The Finance Department has sought to distance itself from the $33 million Western Sydney airport land purchase, for which a Infrastructure Department official is facing allegations of more than 100 breaches of the public service code of conduct.
The government has also defended sitting on draft exposure legislation for a national integrity commission since last year, as more details have come to light over the purchase of the land for 10 times more than its value.
The Infrastructure Department official stood down over the affair is being investigated for 21 actions, omissions or failures to act under four main allegations in a code of conduct investigation.
If proven, each of the allegations could represent five or more breaches of the Australian Public Service Code of Conduct, giving rise to a potential of more than 100 breaches of the code.
Finance Secretary Rosemary Huxtable told Senate estimates on Wednesday that even though her department holds the government purse-strings, her department wasn't consulted on the valuation strategy, which is at the crux of the inflated payment for the land.
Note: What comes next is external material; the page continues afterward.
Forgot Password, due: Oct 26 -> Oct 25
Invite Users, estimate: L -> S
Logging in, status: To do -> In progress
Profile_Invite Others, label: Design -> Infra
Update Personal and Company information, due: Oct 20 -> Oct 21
"We were not consulted on this valuation strategy, and in my reading of the [ANAO] report, is that it's this valuation strategy which created an environment in which a valuation of $29.8 million was concluded," Ms Huxtable said.
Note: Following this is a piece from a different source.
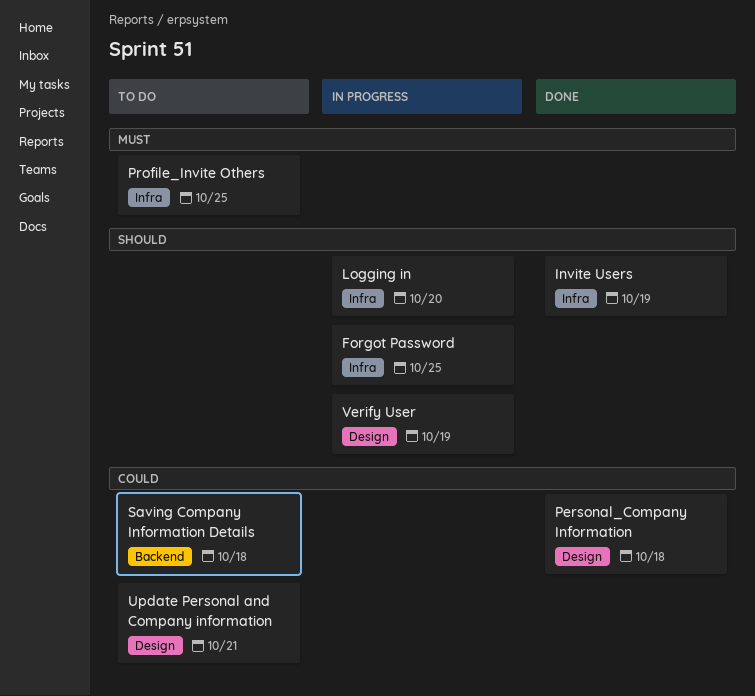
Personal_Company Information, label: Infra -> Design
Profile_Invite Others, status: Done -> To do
The audit report into the purchase made no findings about the Department of Finance, and Ms Huxtable said her department was involved in the acquisition strategy, but the two strategies were different.
While questions continued about the land, Prime Minister Scott Morrison said public servants shouldn't be diverted from dealing with the bushfires and COVID-19 pandemic to progress legislation for a national anti-corruption body.
A Senate committee heard the draft legislation was handed to Attorney-General Christian Porter in December, but Mr Porter said the government had chosen not to start a consultation process in the middle of the pandemic.
"The next stage for the integrity commission will be a consultation phase. That will be detailed and it will be extensive," he said.
The Greens have jumped on evidence from officials in his department that a reference to 76 staff for the integrity commission in the budget papers for this year was included "in error" and should have been edited out.
"I think it was an oversight from previous budget measures that shouldn't have been included in that paper and would ordinarily have been edited, but that was missed," deputy secretary Sarah Chidgey said.
Issues around potential corruption have dominated political debate, as the letter to the suspended public servant reveals a series of alleged actions and failures, that will be investigated by former inspector general of intelligence and security Vivienne Thom.
The allegations include procuring a land valuer suggested by the owner of the Leppington Triangle land, failing to maintain appropriate records, failing to properly brief senior officials and ministers, and conducting a meeting with a landholder in a coffee shop with no other employees present, and no records kept.
Conduct around the purchase of the land is also being investigated by the Australian Federal Police, after Auditor-General Grant Hehir said the series of unexplained actions related to the payment was "suggestive of the fact that the Commonwealth may have been defrauded".
"Somebody in Infrastructure did something wrong, so much has been established," Finance Minister Mathias Cormann said on Wednesday.